Die Aktionäre von Electronic Arts haben für eine Übernahme im Wert von 55 Milliarden Dollar durch ein Konsortium unter Führung des Public Investment Fund aus Saudi-Arabien gestimmt, wobei nur noch die Genehmigung der US-Regierung als letztes Hindernis bleibt. Das Abkommen, das erstmals im September angekündigt wurde, würde EA zu einem privat gehaltenen Unternehmen machen, das mehrheitlich vom Fonds kontrolliert wird.
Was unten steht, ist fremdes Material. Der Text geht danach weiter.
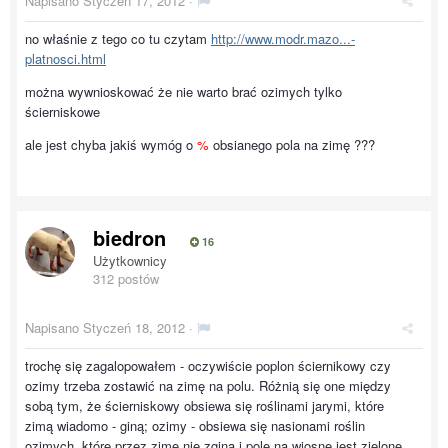
Napisano
Styczeń 17, 2012
·
no właśnie z tego co tu czytam
http://www.modr.mazo...-
platnosci.html
można wywnioskować że nie warto brać ozimych tylko
ścierniskowe
ale jest chyba jakiś wymóg o
%
obsianego pola na zimę ???
biedron
16
Użytkownicy
312 postów
Napisano
Styczeń 18, 2012
·
trochę się zagalopowałem - oczywiście poplon ściernikowy czy
ozimy trzeba zostawić na zimę na polu. Różnią się one między
sobą tym, że ścierniskowy obsiewa się roślinami jarymi, które
zimą wiadomo - giną; ozimy - obsiewa się nasionami roślin
ozimych, które przez zimę nie zginą i pole na wiosne jest zielone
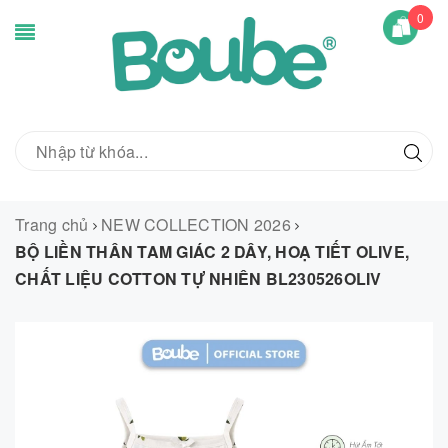
0
Trang chủ
NEW COLLECTION 2026
BỘ LIỀN THÂN TAM GIÁC 2 DÂY, HOẠ TIẾT OLIVE,
CHẤT LIỆU COTTON TỰ NHIÊN BL230526OLIV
Kritiker heben Menschenrechtsbedenken und die finanziellen Belastungen hervor, die die Übernahme für den Gaming-Riesen mit sich bringen könnte.
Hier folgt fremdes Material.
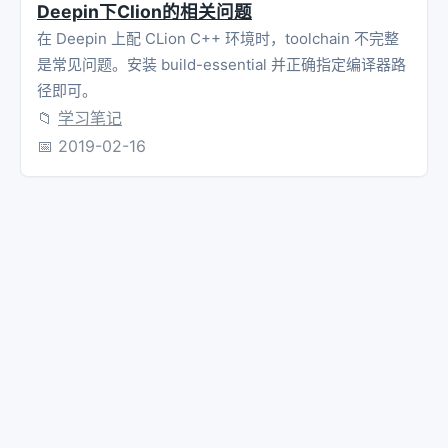
Deepin下Clion的相关问题
};
在 Deepin 上配 CLion C++ 环境时，toolchain 不完整
是常见问题。安装 build-essential 并正确指定编译器路
径即可。
📁
学习笔记
📅
2019-02-16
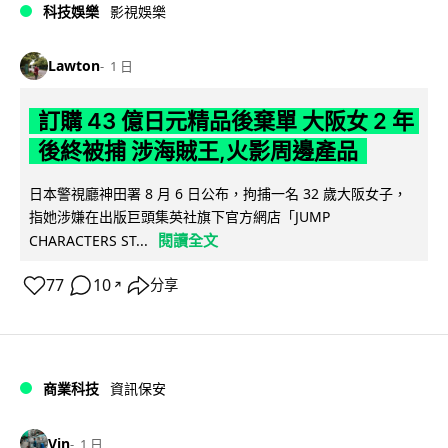
科技娛樂
影視娛樂
Lawton
1 日
訂購 43 億日元精品後棄單 大阪女 2 年
後終被捕 涉海賊王,火影周邊產品
日本警視廳神田署 8 月 6 日公布，拘捕一名 32 歲大阪女子，
指她涉嫌在出版巨頭集英社旗下官方網店「JUMP
閱讀全文
CHARACTERS ST...
77
10
分享
↗
商業科技
資訊保安
Vin
1 日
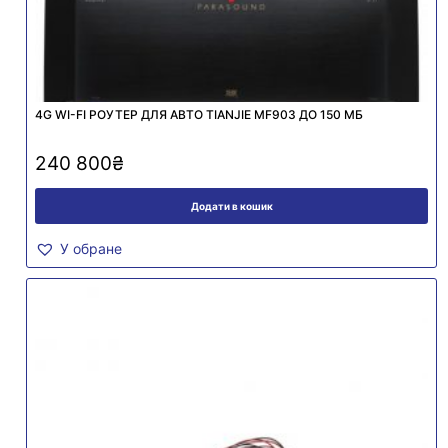
4G WI-FI РОУТЕР ДЛЯ АВТО TIANJIE MF903 ДО 150 МБ
240 800
₴
Додати в кошик
У обране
Die Genehmigung erfolgte am 23. Dezember 2025 und markiert einen entscheidenden Schritt für den 43 Jahre alten Videospielverlag, der vor 37 Jahren an die Börse ging. Nach den Bedingungen erhalten die Aktionäre 210 Dollar pro Aktie, wobei die Eigentümerschaft wie folgt aufgeteilt wird: 93,4 Prozent an den Public Investment Fund (PIF) des Königreichs Saudi-Arabien, 5,5 Prozent an die kalifornische Private-Equity-Firma Silver Lake und 1,1 Prozent an Affinity Partners, die Investmentfirma, die von Jared Kushner, Schwiegersohn von Präsident Donald Trump, gegründet wurde. Affinity Partners wird hauptsächlich von Saudi-Arabien finanziert und war kürzlich an einem gescheiterten Übernahmeversuch von Warner Bros Discovery beteiligt.
Der PIF, ein Staatsfonds, der darauf abzielt, Infrastruktur aufzubauen und Unternehmen nach Saudi-Arabien zu locken, steht im Verdacht, als Werkzeug zu dienen, um das internationale Image des Landes inmitten von Kritik an Menschenrechtsverletzungen unter Kronprinz Mohammed bin Salman zu verbessern. Die Übernahme, falls sie Anfang 2027 abgeschlossen wird, würde EA mit rund 20 Milliarden Dollar Schulden belasten, um den aufgeblähten Aktienkurs zu finanzieren, was die Kreditwürdigkeit schädigen und zu Kosteneinsparungen, einschließlich Entlassungen, führen könnte.
Wie der Journalist Stephen Totilo am 22. Dezember 2025 tweetete: „Um 14:03 Uhr PT haben die Aktionäre von EA die 55-Milliarden-Dollar-Verkauf von EA an ein Konsortium unter Führung des Public Investment Fund aus Saudi-Arabien offiziell genehmigt. Das Geschäft benötigt als Nächstes die Zustimmung der Regierungsbehörden.“
Der Widerstand ist lautstark von Videospielgewerkschaften und Menschenrechtsgruppen gekommen, die die Einflussnahme saudi-arabischer Eigentümer auf Unternehmensrichtlinien und Spielinhalte befürchten. Obwohl das Geschäft den Investoren inmitten der jüngsten Misserfolge von EA mit großen Hits einen Windfall beschert, könnte es zu einem Abgang von Mitarbeitern führen und die Zukunft des Unternehmens grundlegend verändern. Die Transaktion erinnert an die Prüfung der 67-Milliarden-Dollar-Übernahme von Activision Blizzard durch Microsoft, wobei Kushners Verbindungen regulatorische Hürden in den USA unter der kommenden Trump-Administration erleichtern könnten.
Es wäre die größte Unternehmensübernahme der Geschichte und könnte das Ende der jüngsten Ausgabenorgie des PIF in globalen Branchen signalisieren.